第一王子に、転生令嬢のハーブティーを
アリシアは「待ってました!」とガッツポーズをしたくなる衝動を堪えて上品に微笑む。
「わあ、嬉しい。いつもありがとうございます」
ここに来るといつも振舞ってもらえるフレッシュハーブティー。すっかり1日の楽しみになっている。

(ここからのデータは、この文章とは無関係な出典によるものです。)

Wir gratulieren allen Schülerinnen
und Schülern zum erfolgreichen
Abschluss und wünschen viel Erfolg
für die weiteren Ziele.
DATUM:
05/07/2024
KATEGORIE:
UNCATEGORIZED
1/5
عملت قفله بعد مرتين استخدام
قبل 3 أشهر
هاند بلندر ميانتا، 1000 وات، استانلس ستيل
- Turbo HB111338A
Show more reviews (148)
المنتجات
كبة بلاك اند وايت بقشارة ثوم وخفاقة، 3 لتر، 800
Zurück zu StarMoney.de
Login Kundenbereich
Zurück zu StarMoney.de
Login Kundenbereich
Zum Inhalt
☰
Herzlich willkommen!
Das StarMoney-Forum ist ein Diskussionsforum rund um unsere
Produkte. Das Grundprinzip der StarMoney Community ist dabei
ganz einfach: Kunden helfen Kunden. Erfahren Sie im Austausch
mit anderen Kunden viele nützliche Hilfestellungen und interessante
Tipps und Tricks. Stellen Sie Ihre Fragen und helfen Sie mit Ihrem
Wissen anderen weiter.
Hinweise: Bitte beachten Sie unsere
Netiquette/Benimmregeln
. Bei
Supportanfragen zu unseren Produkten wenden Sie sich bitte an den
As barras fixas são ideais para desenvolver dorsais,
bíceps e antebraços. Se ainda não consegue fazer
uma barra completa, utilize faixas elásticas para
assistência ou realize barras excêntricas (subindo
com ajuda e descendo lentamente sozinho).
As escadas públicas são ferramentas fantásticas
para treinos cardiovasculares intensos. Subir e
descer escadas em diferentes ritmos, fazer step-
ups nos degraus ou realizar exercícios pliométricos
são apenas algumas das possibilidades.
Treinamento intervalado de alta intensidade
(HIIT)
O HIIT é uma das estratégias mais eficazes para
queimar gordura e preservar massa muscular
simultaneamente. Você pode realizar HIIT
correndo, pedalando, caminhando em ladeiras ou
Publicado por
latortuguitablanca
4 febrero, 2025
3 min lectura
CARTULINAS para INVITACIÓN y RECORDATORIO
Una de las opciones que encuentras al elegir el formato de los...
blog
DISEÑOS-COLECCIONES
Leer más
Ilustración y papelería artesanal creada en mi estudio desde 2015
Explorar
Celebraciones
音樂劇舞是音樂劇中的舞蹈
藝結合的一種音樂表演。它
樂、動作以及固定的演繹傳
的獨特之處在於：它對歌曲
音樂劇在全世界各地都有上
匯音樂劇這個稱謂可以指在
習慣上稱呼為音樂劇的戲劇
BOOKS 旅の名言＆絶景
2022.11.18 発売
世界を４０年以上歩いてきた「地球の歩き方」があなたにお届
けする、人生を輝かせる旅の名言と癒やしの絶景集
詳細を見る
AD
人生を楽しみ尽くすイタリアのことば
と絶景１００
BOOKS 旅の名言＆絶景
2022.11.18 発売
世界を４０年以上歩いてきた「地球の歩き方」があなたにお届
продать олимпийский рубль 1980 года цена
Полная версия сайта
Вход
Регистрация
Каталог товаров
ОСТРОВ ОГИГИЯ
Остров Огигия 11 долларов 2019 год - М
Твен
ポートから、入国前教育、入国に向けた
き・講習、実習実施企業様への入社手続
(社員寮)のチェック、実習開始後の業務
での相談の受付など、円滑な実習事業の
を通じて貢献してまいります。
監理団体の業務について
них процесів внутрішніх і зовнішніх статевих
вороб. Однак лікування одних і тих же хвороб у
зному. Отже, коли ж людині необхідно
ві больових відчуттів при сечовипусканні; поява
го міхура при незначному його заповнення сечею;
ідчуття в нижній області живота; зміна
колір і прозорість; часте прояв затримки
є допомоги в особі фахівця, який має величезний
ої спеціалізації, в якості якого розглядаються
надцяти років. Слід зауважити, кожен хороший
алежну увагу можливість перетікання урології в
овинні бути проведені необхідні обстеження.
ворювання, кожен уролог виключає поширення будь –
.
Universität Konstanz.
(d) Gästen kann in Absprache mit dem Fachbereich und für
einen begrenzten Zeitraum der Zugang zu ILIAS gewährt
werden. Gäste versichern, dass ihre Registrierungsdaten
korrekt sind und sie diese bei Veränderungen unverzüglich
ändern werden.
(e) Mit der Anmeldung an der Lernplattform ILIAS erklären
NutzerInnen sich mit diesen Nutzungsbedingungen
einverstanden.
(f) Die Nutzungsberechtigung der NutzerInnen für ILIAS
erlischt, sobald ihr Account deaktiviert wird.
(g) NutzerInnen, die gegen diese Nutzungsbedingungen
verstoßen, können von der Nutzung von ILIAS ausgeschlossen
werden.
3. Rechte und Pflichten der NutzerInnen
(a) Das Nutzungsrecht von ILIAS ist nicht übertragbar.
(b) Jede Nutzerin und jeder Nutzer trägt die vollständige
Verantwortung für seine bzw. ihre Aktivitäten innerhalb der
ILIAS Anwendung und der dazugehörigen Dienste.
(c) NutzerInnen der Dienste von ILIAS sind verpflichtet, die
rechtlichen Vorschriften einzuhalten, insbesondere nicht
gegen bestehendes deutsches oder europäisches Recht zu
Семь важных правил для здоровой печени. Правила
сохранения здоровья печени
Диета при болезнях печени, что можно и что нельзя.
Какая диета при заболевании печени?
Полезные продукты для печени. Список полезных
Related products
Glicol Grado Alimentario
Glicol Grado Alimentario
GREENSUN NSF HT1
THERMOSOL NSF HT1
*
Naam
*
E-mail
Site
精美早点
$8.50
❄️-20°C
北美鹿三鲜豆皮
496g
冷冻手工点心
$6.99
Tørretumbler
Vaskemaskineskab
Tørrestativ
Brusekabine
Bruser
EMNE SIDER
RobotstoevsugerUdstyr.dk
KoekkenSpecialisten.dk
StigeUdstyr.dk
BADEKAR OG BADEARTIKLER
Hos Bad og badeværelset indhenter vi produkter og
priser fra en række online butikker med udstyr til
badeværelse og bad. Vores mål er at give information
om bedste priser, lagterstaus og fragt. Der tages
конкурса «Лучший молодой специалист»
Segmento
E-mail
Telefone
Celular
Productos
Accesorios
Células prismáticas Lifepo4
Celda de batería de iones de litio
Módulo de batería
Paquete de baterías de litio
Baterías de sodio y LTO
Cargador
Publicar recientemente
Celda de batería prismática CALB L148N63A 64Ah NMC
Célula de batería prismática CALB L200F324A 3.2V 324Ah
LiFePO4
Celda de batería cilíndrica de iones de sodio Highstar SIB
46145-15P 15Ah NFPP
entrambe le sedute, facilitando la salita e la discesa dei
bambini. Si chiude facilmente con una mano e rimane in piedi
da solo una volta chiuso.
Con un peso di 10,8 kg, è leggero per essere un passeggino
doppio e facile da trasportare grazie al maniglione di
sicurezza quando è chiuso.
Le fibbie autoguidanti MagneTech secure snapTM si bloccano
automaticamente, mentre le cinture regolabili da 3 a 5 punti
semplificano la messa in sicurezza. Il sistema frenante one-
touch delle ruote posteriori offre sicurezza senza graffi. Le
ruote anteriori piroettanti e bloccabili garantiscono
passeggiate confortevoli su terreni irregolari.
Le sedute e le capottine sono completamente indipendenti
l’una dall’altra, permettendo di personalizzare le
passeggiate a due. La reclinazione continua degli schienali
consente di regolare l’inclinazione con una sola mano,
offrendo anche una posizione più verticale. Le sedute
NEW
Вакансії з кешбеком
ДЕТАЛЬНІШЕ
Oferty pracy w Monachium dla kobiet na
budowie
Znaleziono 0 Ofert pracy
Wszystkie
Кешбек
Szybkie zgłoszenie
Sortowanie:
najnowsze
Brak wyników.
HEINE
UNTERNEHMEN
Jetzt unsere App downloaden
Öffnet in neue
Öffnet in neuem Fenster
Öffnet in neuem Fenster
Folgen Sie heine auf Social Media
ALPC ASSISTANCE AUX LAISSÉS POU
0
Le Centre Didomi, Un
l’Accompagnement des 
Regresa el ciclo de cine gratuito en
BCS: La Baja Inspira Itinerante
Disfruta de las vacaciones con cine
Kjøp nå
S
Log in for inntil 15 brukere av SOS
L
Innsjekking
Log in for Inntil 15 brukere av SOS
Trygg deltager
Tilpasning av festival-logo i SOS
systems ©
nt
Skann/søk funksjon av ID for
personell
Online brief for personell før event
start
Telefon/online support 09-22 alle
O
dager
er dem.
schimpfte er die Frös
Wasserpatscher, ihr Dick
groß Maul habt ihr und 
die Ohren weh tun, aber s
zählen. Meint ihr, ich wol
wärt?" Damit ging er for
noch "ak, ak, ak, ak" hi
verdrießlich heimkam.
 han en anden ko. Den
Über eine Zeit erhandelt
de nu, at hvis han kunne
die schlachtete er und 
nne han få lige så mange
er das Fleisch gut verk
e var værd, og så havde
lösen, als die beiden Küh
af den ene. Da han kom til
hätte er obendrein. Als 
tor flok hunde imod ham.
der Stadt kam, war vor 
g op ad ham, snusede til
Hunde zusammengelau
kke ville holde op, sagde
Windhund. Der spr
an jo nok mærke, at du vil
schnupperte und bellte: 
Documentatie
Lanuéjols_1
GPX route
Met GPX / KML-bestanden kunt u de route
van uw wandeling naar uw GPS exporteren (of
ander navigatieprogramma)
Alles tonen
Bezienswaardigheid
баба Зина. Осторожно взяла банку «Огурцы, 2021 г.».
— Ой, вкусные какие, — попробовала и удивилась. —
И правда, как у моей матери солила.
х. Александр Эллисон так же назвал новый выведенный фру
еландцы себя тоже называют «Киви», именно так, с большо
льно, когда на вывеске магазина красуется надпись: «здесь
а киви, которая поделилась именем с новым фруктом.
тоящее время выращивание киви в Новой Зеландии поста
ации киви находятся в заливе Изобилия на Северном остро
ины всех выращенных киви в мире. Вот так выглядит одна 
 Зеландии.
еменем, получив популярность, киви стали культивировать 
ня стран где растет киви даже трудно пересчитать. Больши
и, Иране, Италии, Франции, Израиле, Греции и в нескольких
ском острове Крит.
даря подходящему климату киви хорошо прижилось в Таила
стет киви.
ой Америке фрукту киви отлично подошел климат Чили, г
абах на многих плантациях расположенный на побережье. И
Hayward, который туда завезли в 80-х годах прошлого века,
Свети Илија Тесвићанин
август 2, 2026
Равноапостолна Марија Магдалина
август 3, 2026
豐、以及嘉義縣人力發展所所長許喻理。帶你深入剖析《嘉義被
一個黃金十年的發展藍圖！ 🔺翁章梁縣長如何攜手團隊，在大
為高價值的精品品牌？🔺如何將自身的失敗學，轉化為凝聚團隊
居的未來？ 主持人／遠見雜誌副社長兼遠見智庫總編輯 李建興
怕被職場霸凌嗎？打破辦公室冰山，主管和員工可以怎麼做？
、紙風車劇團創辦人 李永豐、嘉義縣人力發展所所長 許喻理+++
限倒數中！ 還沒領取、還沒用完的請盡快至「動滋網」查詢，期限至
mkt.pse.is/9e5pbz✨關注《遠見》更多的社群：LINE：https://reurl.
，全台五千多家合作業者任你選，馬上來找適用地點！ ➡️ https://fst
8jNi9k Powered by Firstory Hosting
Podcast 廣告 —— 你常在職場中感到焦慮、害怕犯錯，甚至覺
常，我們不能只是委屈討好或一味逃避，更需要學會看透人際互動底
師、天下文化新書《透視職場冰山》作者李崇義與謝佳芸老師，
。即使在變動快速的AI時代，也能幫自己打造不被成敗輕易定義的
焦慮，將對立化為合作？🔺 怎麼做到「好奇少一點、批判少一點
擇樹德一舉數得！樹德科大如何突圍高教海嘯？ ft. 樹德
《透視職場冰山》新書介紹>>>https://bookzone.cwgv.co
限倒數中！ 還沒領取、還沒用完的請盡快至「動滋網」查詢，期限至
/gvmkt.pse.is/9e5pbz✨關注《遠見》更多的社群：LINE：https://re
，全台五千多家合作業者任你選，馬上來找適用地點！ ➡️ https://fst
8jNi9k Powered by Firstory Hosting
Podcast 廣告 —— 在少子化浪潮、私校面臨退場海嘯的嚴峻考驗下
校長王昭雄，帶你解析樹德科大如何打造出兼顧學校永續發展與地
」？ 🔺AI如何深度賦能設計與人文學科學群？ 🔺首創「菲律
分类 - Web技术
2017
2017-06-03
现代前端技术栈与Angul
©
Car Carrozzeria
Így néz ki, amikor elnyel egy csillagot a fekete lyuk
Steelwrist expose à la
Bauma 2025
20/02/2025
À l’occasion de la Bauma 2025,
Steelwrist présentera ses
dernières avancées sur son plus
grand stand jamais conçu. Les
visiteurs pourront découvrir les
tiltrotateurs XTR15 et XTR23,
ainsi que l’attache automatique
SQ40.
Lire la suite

「いいですね、タイム。クセは強いですけど、のどに優しいし、わたしは好きです」
「そうですか。僕は風邪をひいた時によく飲むので、これを飲むと体調が悪いような気分になりますね」
タイムには殺菌効果などもあり、風邪予防になると言われている。実際の効果がいかほどかは知らないが、去年家族や使用人にしばらく振舞ってみたところ、例年より風邪をひいた者が少なかった。今年もぜひ試したい。
「そういえばアリシア様」
ミハイルは思い出したというように顔を上げた。
「イルヴィス王子とはどうですか?」
「……?どうって」
「愛想の良い方とは言えませんし、うまくやっていけそうかと思いまして……まさかこう毎日ここに訪れて、一度も王子とお会いしていないということはないでしょう?」
当然のように言われ、アリシアはギクリとする。